Concerning publicly organised mental health care services, the mother’s life stories indicate that things have changed for the better. Asylums and psychiatric wards are being replaced with community care and social services that offer support and help with living arrangements, jobs and social activities. However, though the mothers did not experience community care to be as harsh as psychiatric care, social services were sometimes experienced as too rigid. For example, the mothers argued that community care functioned by a principle of preference for the sane that in positive terms implied that people with mental illness should have equal opportunities. At the same time, however, the mothers had experiences of how professionals in social services sometimes applied ‘normal behaviour’ as a template for how their children should live their lives. Thus, to the mothers, this idea in community care of what normal people do and do not do came out as forced values based on what social service professionals thought constituted a sane and normal life. These experiences suggest that professionals in social services ought to consider how to include and accept differences within what is considered ‘normal’.

Overall, confrontations with ideas, values and perceptions of what constitutes a ‘normal’ life for their children were essential parts of the mothers’ life stories—confrontations that also affected how the mothers evaluated their own lives. In addition, the mothers frequently described how their children have been labelled as ‘abnormal’, ‘wrong’ or even ‘an accident’. This negative and degrading naming of their children also made the mothers feel excluded and sometimes even as outcasts in social interactions with friends, neighbours, colleagues and relatives. Negative attitudes and comments from surroundings and professionals have also forced the mothers to go through painful and prolonged processes of self-accusation for not having given enough love, care, support and help in different stages of their children’s lives.
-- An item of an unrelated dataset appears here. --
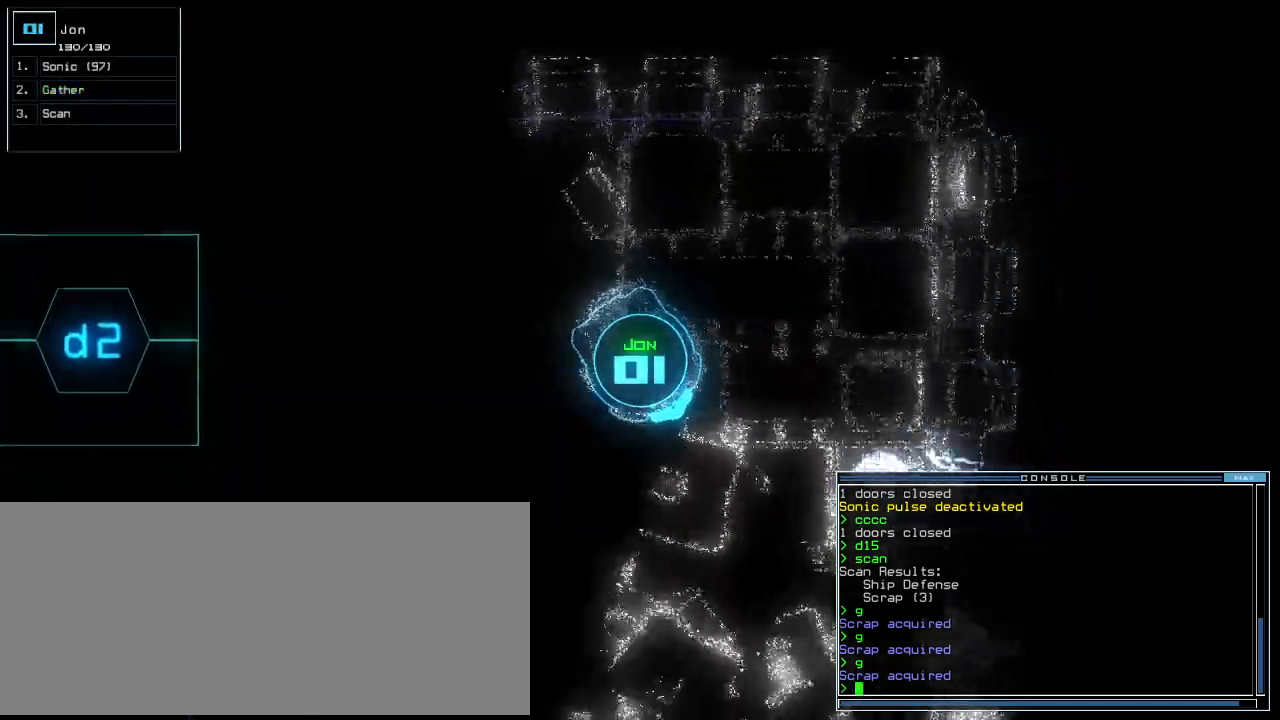
{"keys": ["left", "up"]}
Although the mothers’ stories confirmed the conclusion that most families adjust to the situation of having a mentally ill child (Schön et al. 2006; Topor 2006) and that family members reach new understandings of each other (Veltman et al. 2002), the mothers’ narratives also revealed important aspects of changed relationships over their life spans. As the mothers aged and when they themselves became in need of everyday support for daily life activities, it was the so-called disabled child that took the role as the family carer. Thus, in the mothers’ narratives, the relation between them and their children became reciprocal in old age.
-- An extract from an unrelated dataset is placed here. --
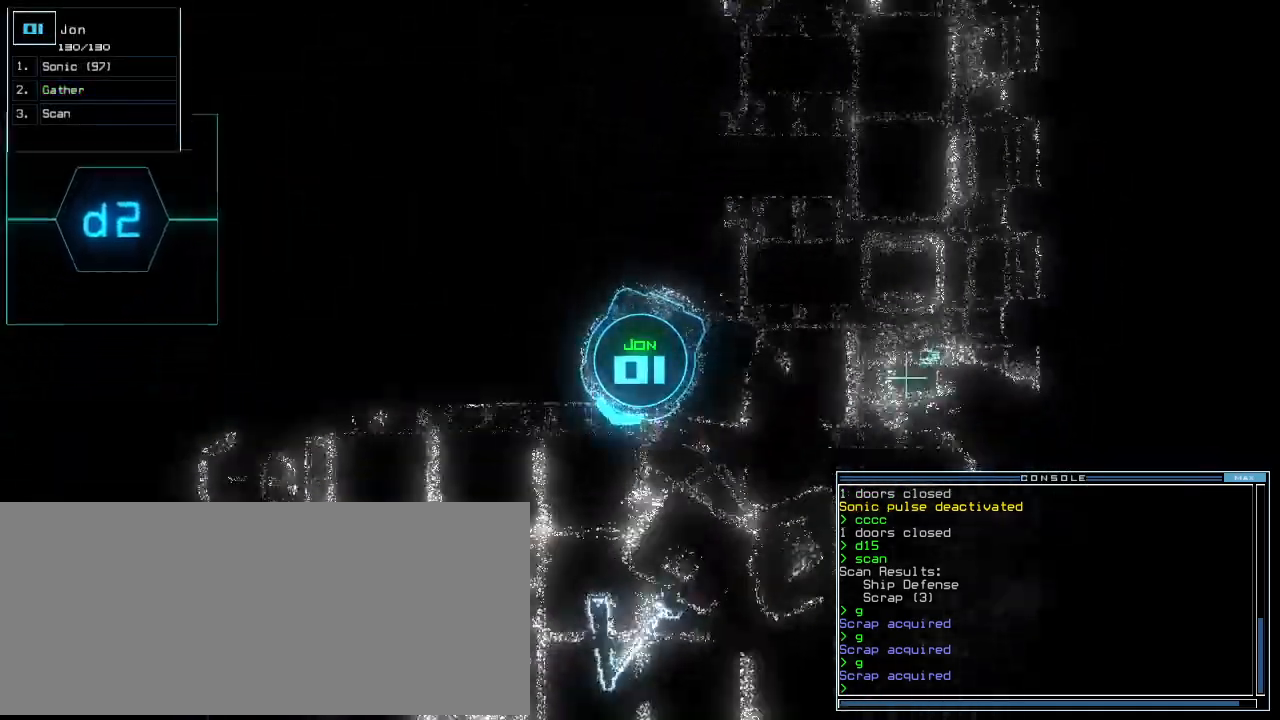
{"keys": ["up"]}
Another insight from the interviews is alternative understandings of recovery from mental illness. Recovery is generally understood as returning to an ideal state of normal life, and in practice summarised as the ability to work and have employment. In contrast, studies by Reupert et al. (2015), Topor et al. (2006) and Schön et al. (2009) have highlighted intimacy and reciprocity among family members as important to the recovery process. In the mother’s narratives, this alternative understanding of recovery was also confirmed, in particular in the descriptions of how the mothers and children have grown old together.
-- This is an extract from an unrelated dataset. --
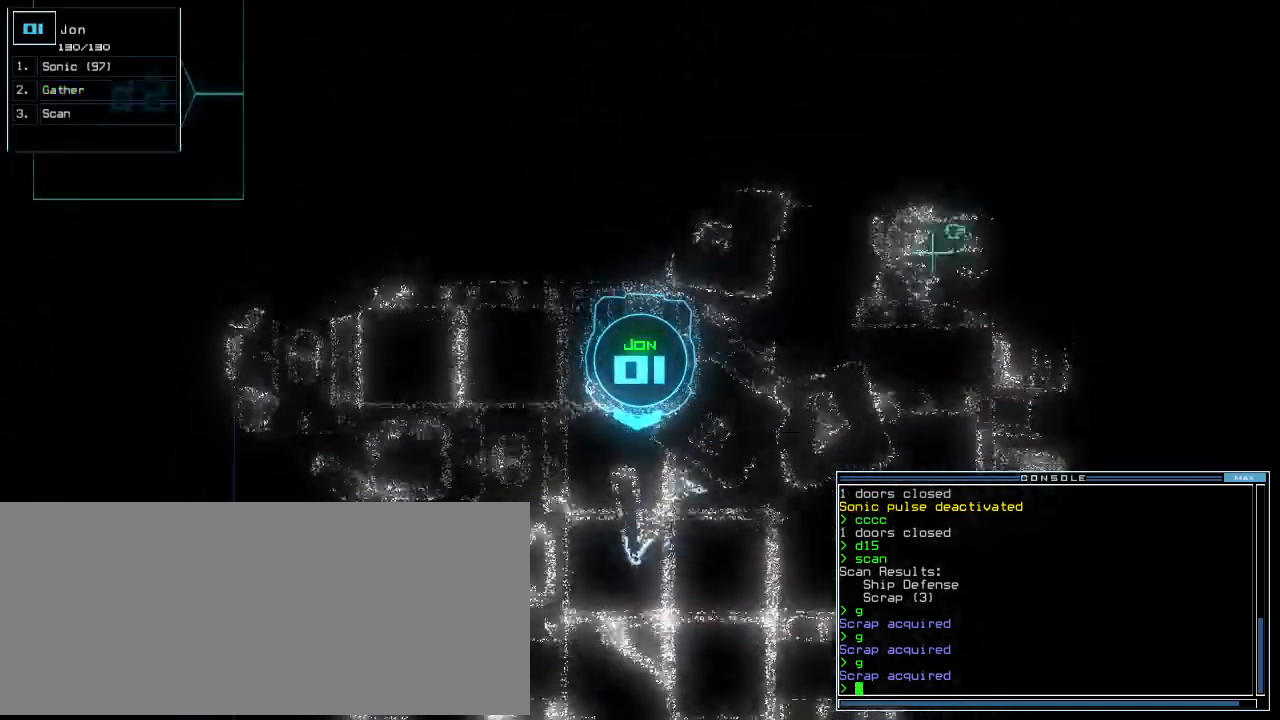
{"keys": ["up"]}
Finally, we want to point out that our sample consisted of mothers engaged in the two main user organisations in the field of psychiatric care in Sweden. In this sense, they can be seen as privileged because they have had the time and possibility to give voice to their experiences. However, in this context, we would like to address the ongoing focus on user participation in mental health services. Despite the increasing focus on user participation in contemporary mental health services, professionals still generally take on a top-down role as teachers; i.e., to educate service users and their families on various issues related to SMI. However, the life stories of the mothers in this study suggest that a bottom-up perspective that includes the entire family network is equally important to improve the care and support of people living with SMI. Family members have important experiential knowledge about living with mental illness and psychiatric and social services. Consequently, if the user perspective is to be taken seriously, this knowledge must also be included to advance research and practice.